After confirming that location is very important in determining price, we decided to incorporate more location variables into our dataset. We scraped the top attractions in NYC and created a variable that counted how many of them were within walking distance from each listing. Attraction Location plots the attractions on a map of greater New York. Distance from Listing shows the distances from a specific listing to each attraction. A radius surrounds the listing to demonstrate how many attractions would be considered within range.
We tested many different models before settling on our final pick. Our findings revealed that linear models (Multivariate Linear, Ridge, and LASSO) did not perform as well as ensemble methods. This intuitively made sense because there did not seem to be any linear relationships between the predictors and the target variable. Moving forward with ensemble methods, we found that after feature reduction and tuning, Gradient Boosting yielded the the consistently highest scores in price prediction. We therefore selected Gradient Boosting as our final model.
We began modeling by running a baseline comparison between both linear and ensemble methods. We found that besides Lasso, the models performed similarly. Gradient Boosting had the slight edge.
In order to ensure our model was performing optimally, we performed feature reduction and tuned a number of parameters. For Gradient Boosting, this included testing different max depths, numbers of features, and learning rates to see which performed best without overfitting the data. After selecting the optimal parameters and reducing the dataset, we ran our final model.
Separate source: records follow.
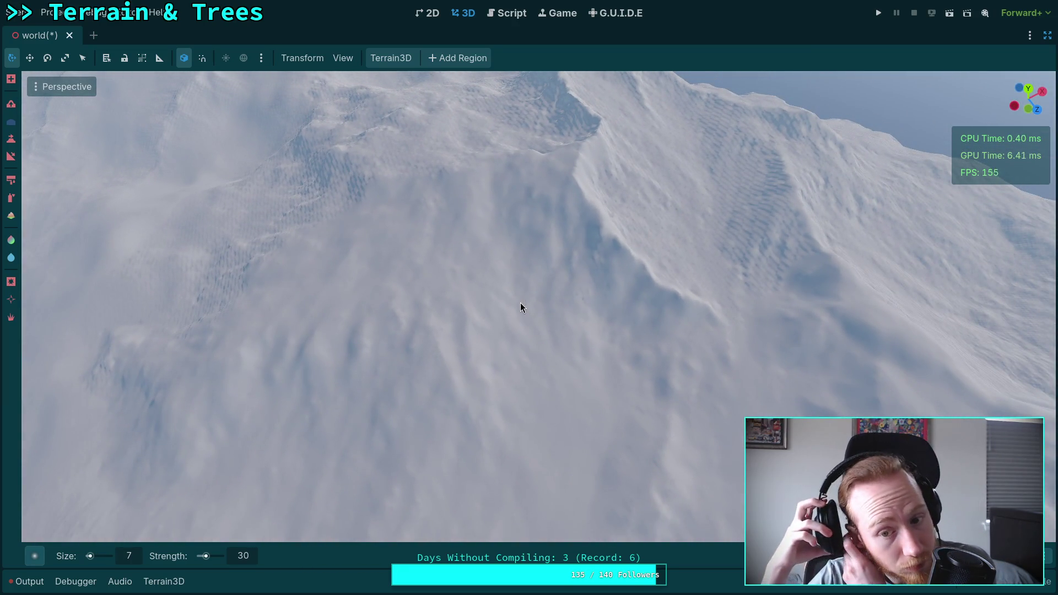
drag(520, 307, 491, 262)
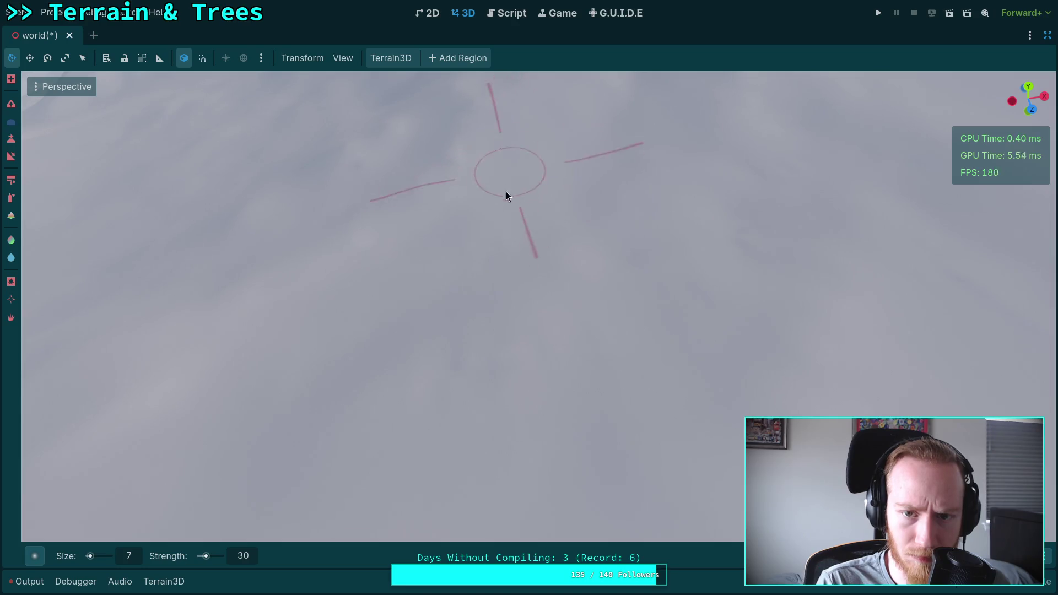
scroll(down, 3)
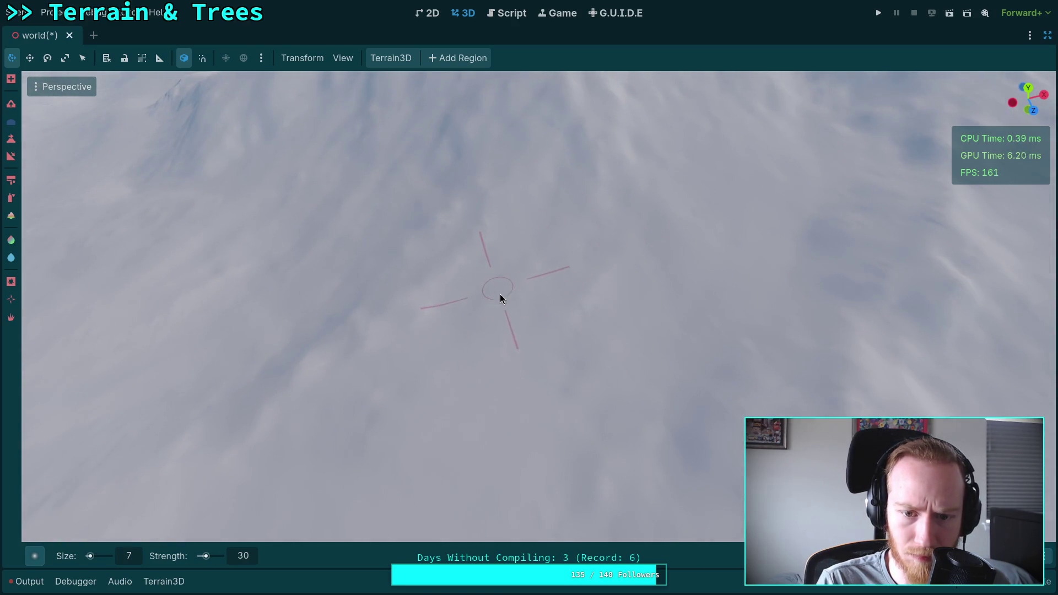
drag(584, 312, 449, 241)
drag(617, 326, 524, 346)
drag(561, 312, 490, 485)
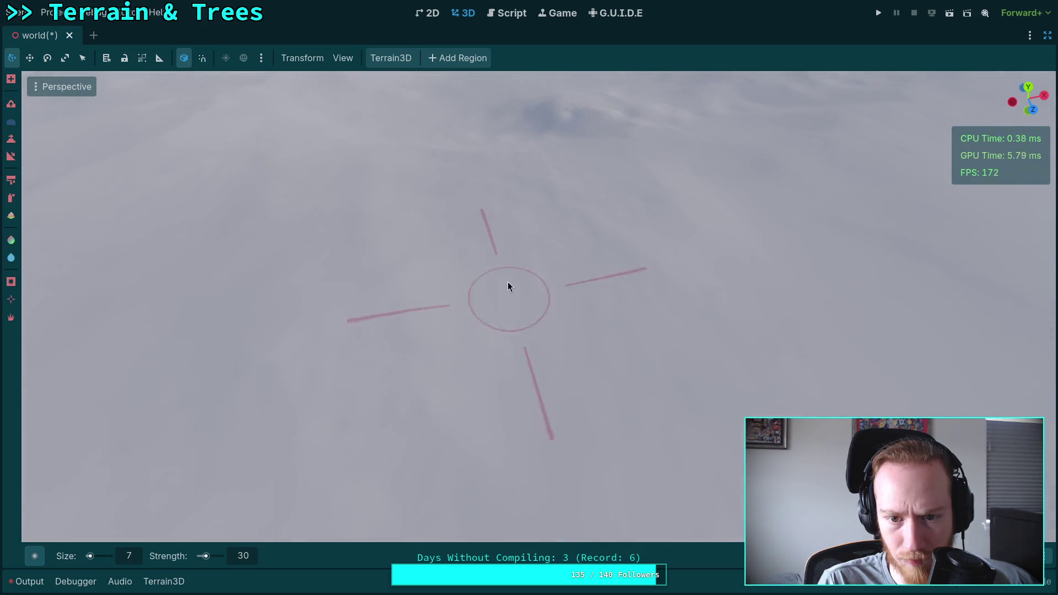
drag(551, 228, 463, 222)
After running our model, we wanted to visualize which variables were the most important to the model. The results confirmed our suspicions: in real estate, nothing is more important than location, location, location. Longitude and Latitude ranked as the top 3 most important variables, with our sentiment variable making the top 10. This encouraged us and affirmed that we had correctly applied sentiment analysis to the reviews dataset. None of the variables that made this list surprised us, which was a good sign because we know that as data scientists, it's important to check our results off of our intuition and common knowledge.
Our findings show that location is the most important feature when determining a price for an Airbnb listing in New York City. When we started this project, we hoped to increase the transparency of the pricing process by understanding which features were most correlated price. Using Gradient Boosting, we were able to predict Airbnb prices with a high accuracy. Moving forward, we hope to look more into race of the hosts to see if race affects price of a listing. We hope to continue to work towards transparency in the Airbnb pricing process for both hosts and customers.